Prawit, who was watching the sunny but windy weather, said he was one of 29 divers on standby.

“We have not yet been ordered to dive,” he continued.

Sahachart Limcharoenphakdee, a member of the National Institute of Emergency Medicine, stated that the organization was collaborating with navy officials to assist people rescued from the sea.

“I am optimistic and have faith in the navy’s skilled rescue squad,” he added.

Late Monday night, naval commander Pichai Lorchusakul informed reporters on the pier that the search for survivors remained their primary objective.

“Our top objective is to look for and rescue as many as possible,” he stated.

Pichai noted that the Thai navy has never lost a ship in this manner before.

According to the navy, the corvette, the smallest sort of naval warship, is suspected to have gotten into problems when its electronics system was destroyed.

A spokeswoman stated, “The spacecraft’s operational systems failed, forcing the ship to lose control.”
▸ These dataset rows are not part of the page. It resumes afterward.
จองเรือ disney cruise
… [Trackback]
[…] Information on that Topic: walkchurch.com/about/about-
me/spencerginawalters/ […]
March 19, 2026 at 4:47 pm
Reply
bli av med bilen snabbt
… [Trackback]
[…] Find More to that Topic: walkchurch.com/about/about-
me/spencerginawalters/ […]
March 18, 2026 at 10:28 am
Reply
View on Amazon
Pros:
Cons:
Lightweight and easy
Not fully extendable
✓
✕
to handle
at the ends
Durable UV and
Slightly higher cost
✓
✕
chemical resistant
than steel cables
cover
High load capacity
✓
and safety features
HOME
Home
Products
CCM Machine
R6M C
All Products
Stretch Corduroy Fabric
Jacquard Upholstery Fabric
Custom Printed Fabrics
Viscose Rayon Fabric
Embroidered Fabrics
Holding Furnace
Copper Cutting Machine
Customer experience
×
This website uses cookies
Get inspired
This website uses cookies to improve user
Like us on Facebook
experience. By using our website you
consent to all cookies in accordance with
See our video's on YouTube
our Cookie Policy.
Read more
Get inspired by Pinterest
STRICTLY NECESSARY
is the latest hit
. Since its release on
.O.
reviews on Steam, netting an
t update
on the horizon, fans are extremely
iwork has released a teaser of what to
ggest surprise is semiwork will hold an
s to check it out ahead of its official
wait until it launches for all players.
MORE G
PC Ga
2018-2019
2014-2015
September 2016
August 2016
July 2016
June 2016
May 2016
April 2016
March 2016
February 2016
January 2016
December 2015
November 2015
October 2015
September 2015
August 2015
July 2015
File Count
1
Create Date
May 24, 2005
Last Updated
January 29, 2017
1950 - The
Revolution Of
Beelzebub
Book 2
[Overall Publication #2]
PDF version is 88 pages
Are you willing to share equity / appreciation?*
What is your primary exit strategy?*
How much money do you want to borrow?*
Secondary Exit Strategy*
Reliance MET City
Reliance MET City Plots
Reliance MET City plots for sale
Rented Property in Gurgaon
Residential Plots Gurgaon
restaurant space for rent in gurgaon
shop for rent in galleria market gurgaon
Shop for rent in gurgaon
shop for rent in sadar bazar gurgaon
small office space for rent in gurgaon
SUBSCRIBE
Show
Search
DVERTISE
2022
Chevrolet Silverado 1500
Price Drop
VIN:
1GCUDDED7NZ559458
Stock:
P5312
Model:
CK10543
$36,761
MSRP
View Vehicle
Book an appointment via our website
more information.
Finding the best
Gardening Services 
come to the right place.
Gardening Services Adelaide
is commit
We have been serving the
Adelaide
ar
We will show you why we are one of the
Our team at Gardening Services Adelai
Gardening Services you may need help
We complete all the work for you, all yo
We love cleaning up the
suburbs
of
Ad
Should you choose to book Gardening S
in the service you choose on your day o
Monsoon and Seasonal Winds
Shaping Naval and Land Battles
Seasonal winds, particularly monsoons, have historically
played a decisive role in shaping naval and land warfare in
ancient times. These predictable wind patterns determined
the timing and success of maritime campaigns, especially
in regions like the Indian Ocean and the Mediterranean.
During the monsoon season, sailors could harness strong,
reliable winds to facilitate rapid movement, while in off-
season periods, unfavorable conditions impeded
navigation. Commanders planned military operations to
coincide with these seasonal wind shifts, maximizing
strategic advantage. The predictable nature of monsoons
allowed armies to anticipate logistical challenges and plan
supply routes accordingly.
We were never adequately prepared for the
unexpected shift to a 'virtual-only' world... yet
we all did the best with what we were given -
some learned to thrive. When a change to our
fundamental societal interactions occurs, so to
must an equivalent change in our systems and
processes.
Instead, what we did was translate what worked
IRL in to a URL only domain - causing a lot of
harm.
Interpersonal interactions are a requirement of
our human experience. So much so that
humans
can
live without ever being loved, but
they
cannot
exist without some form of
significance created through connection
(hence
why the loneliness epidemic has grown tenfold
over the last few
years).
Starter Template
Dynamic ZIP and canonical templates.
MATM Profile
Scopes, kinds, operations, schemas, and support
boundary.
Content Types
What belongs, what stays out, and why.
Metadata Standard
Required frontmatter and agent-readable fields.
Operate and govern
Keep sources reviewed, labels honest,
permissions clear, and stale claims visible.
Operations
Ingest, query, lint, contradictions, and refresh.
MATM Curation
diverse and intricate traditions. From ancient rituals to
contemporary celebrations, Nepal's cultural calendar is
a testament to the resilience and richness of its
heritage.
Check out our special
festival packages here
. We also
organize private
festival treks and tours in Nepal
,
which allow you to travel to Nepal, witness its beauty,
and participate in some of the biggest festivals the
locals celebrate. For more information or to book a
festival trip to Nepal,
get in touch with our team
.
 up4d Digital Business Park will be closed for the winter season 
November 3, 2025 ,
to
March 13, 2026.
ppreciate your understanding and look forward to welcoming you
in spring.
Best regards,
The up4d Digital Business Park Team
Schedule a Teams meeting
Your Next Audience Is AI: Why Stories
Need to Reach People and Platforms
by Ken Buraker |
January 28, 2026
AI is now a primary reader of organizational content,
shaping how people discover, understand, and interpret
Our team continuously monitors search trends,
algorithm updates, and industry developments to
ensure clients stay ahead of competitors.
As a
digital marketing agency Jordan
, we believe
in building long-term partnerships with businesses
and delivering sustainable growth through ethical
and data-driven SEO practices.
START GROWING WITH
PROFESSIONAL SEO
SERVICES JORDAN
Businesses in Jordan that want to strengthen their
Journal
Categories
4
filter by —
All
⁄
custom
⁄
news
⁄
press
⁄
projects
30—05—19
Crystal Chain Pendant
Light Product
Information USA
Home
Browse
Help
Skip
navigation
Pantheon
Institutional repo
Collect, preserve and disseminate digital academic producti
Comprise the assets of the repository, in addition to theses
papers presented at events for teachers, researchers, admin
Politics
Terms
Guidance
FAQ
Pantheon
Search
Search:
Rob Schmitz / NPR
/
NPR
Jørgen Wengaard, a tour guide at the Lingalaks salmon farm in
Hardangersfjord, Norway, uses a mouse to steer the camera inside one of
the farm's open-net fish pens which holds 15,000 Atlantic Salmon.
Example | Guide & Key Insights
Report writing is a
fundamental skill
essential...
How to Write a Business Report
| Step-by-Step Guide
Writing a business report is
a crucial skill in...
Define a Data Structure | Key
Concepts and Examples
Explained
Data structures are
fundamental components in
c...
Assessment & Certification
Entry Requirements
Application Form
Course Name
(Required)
In recent days, parts of southern Thailand have been impacted by rains and flooding.

Strong winds caused harsh conditions in the Gulf of Thailand on Tuesday, prompting the Thai meteorological office to issue a warning advising mariners to continue with care and small boats to remain onshore.

According to the US Naval Institute, the HTMS Sukhothai was commissioned in 1987 and constructed in the United States by the now-defunct Tacoma Boatbuilding Company.